Member of the Wisconsin State Assembly from the Fond du Lac 2nd district
- In office January 3, 1870 – January 2, 1871
- Preceded by: Benjamin H. Bettis
- Succeeded by: John Aaron Baker

Personal details
- Born: December 25, 1815 Zutphen, Gelderland, Netherlands
- Died: June 4, 1882 (aged 66) Waupun, Wisconsin, U.S.
- Resting place: Alto Cemetery, Alto, Wisconsin
- Party: Republican
- Spouse: Johanna Hendrica Liesveld ​ ​(m. 1849⁠–⁠1882)​
- Children: 6

= Roelof Sleyster =

Dutch American farmer and politician (1815–1882)

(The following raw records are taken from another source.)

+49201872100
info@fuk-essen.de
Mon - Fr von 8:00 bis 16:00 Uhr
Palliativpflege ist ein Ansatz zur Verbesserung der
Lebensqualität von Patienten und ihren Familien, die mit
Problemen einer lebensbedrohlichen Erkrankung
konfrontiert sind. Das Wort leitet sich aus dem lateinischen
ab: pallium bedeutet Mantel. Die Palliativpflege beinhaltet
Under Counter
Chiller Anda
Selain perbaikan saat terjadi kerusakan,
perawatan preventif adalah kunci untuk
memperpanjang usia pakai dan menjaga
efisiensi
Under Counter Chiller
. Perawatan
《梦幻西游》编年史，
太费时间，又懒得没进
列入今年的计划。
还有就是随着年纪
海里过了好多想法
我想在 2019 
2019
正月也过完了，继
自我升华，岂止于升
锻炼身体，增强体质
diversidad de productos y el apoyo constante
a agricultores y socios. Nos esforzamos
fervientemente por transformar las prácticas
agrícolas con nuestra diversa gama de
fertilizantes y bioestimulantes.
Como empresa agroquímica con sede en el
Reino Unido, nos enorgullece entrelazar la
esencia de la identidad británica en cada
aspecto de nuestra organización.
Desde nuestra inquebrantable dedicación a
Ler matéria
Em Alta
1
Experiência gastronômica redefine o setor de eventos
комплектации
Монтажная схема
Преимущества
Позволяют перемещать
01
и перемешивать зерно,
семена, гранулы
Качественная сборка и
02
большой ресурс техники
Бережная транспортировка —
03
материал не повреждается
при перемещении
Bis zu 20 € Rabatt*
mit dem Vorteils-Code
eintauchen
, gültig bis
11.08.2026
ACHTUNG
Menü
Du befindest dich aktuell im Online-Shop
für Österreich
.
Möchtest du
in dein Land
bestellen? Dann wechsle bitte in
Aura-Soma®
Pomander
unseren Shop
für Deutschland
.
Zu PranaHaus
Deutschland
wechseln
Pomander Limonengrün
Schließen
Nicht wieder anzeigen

Roelof "Ralph" Sleyster (December 25, 1815 – June 4, 1882) was a Dutch American immigrant, farmer, painter, Republican politician, and Wisconsin pioneer. He was an early settler in what is now the town of Alto, Wisconsin, and represented that region of Fond du Lac County in the Wisconsin State Assembly for the 1870 term; he also served 14 years on the Fond du Lac County board of supervisors.

== Background ==
He was born December 25, 1815, in Zutphen in The Netherlands; his father was a painter and grainer. Sleyster learned the trade and worked with his father until 1846 when he was one of two Secession Church members (Sleyster was a deacon in the Seceder church at Velp, Gelderland) sent to America by Albertus van Raalte (with a missive titled ""To the believers in the United States of North America") to investigate suitable locations for the group of Protestant Reformed Dutch immigrants who eventually founded the city of Holland, Michigan. He reached Milwaukee in the summer of 1846, and informed Van Raalte that the Hollanders there had work and ate well. Sleyster's letter convinced van Raalte to lead the first group of Seceder immigrants to America, initially intending to settle at Fond du Lac, Wisconsin, on the shores of Lake Winnebago; but van Raalte eventually was persuaded to go to what would become Holland, Michigan instead. Sleyster himself settled on Alto. Most of the early settlers of Alto were Gelderlanders like himself.

== Wisconsin career ==
He was married in Milwaukee, June 26, 1847, to Johanna H. Liesveld, who was born April 6, 1822, in Arnhem. They settled on the farm in Alto, which Sleyster managed, while also working as a painter. He was a strong Republican, and in 1869 was elected for a single one-year term to the Wisconsin State Assembly in the 23rd Wisconsin Legislature of 1870. He did not run for re-election, and was succeeded by fellow Republican John Aaron Baker. As of 1880, continued to manage the family farm. As of that date, he had been clerk of his school district for 21 years, and a county supervisor for 14.